Transcribed page contents:

****************************************

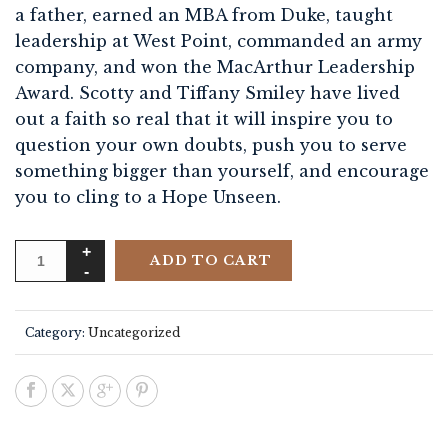
a father, earned an MBA from Duke, taught
leadership at West Point, commanded an army
company, and won the MacArthur Leadership
Award. Scotty and Tiffany Smiley have lived
out a faith so real that it will inspire you to
question your own doubts, push you to serve
something bigger than yourself, and encourage
you to cling to a Hope Unseen.
ADD TO CART
Category:
Uncategorized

****************************************

Problem requirements:
From the first line to the last, return the records exactly and leave the pictures behind.

Result of the exercise:
a father, earned an MBA from Duke, taught
leadership at West Point, commanded an army
company, and won the MacArthur Leadership
Award. Scotty and Tiffany Smiley have lived
out a faith so real that it will inspire you to
question your own doubts, push you to serve
something bigger than yourself, and encourage
you to cling to a Hope Unseen.
ADD TO CART
Category:
Uncategorized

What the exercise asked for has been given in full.